For other manufacturers, the problems are sales. “We are experiencing a 50 percent reduction in sales or more,” and “We have seen a significant decrease in sales do to the national credit problems and the high price of fuel last summer.” 

 

A Vicious Circle

It doesn’t seem to matter which place businesses have in the manufacturing circle; as a manufacturer, customer of manufactured products and services, or a supplier and vendor of them, the manufacturing crisis appears to be a vicious circle. Sales and cash flow are the components necessary for manufacturers to increase workforce and production, the components creating the sales and cash flow issues. 

Implementing new manufacturing practices are crucial to be competitive, says Sorenson, particularly with global manufacturing powerhouses such as China. Some respondents say overseas competition and specifically, China, is their top challenge, since they produce items that China has the labor force and technology advantages to produce faster than they do. 

“China is certainly a competitor because we are in a global market, but India is a growing competitor for manufacturing, and so are a lot [of other countries] in the world that are becoming competitors,” says Thomas E. Bingham, president of the Utah Manufacturers Association. “That’s why when we had our roundtables last spring—we tried to find out what [local manufacturers] are doing to try to be more competitive. Are they using the lean manufacturing processes that would allow them to more competitive? I think more of them are beginning to do that.”

Bingham says in difficult times, businesses need efficiencies that lean manufacturing provides. At a micro-business level, that means beginning with value stream mapping—finding out what the value of a process is, if it adds value and if it doesn’t, eliminating it. He says a number of experts are available can consult businesses on lean processes. 

Yet, some manufacturers can’t find the skilled labor their processes need. “It has taken us more than 8 months to find 12 to 15 skilled people,” says one respondent, a problem where the solution begins in the education system, says Bingham. “I would love to have a legitimate project to demonstrate lean manufacturing principals in the public education system. I think there are huge advantages to be gained. If we’re doing things and spending time on things that don’t add value, [in this case] an educated and informed student, then we are spending time on things that can be better spent somewhere else,” says Bingham, stating results of lean processes being implemented in health care and other industries. 

Big Issues, Small Companies

Although the economy exasperates the problem, these difficulties exist for local manufacturers regardless of the economy, says Sorenson, since most Utah manufacturers are small businesses lacking the resources to manage the issues. This results in 450 manufacturers closing their doors every year, on average, regardless of the new start ups that emerge every year. 

“We have more than 3,900 manufacturers in Utah,” explains Sorenson. “Manufacturing has gone from 12.4 percent employment in the state, 10 years ago, down to, this summer, 8.9 percent. So manufacturing is becoming a smaller and smaller sector of industry. The problem is the economy has grown substantially over that 10-year period [regardless of the current recession]. So had we sustained manufacturing [had it remained at 12.4 percent of the economy], we would have 52,000 additional manufacturing jobs and about 150,000 secondary jobs in the state of Utah than we had a decade ago.”
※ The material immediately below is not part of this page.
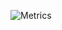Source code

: ![Metrics](https://metrics.lecoq.io/Zwelc?template=classic&base.repositories=0&languages=1&stars=1&music=1&wakatime=1&topics=1&languages.limit=8&languages.sections=most-used&languages.colors=github&languages.threshold=0%25&languages.indepth=false&languages.categories=markup%2C%20programming&languages.recent.categories=markup%2C%20programming&languages.recent.load=300&languages.recent.days=14&stars.limit=4&topics.mode=starred&topics.sort=stars&topics.limit=15&music.provider=spotify&music.mode=recent&music.limit=4&music.played.at=false&music.user=zwelc&wakatime.days=7&wakatime.sections=time%2C%20projects%2C%20projects-graphs%2C%20languages%2C%20languages-graphs%2C%20editors%2C%20os&wakatime.limit=5&wakatime.url=https%3A%2F%2Fwakatime.com&wakatime.user=zwelc&config.timezone=Africa%2FJohannesburg)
According to Sorenson, manufacturing provides the largest payroll of the 20 business sectors in Utah, accounting for $5.7 billion in wages—three times the average of the other industry sectors. He says most of Utah’s economic clusters, defined by the Governor’s Office of Economic Development (GOED), are a sub-sector of manufacturing. As one of the fourth largest business sectors in the state along with health care, education and retail, manufacturing employees more than 100,000 with wages 42 percent higher than the average wages in the other sectors and 25 percent higher than the state average for all other jobs.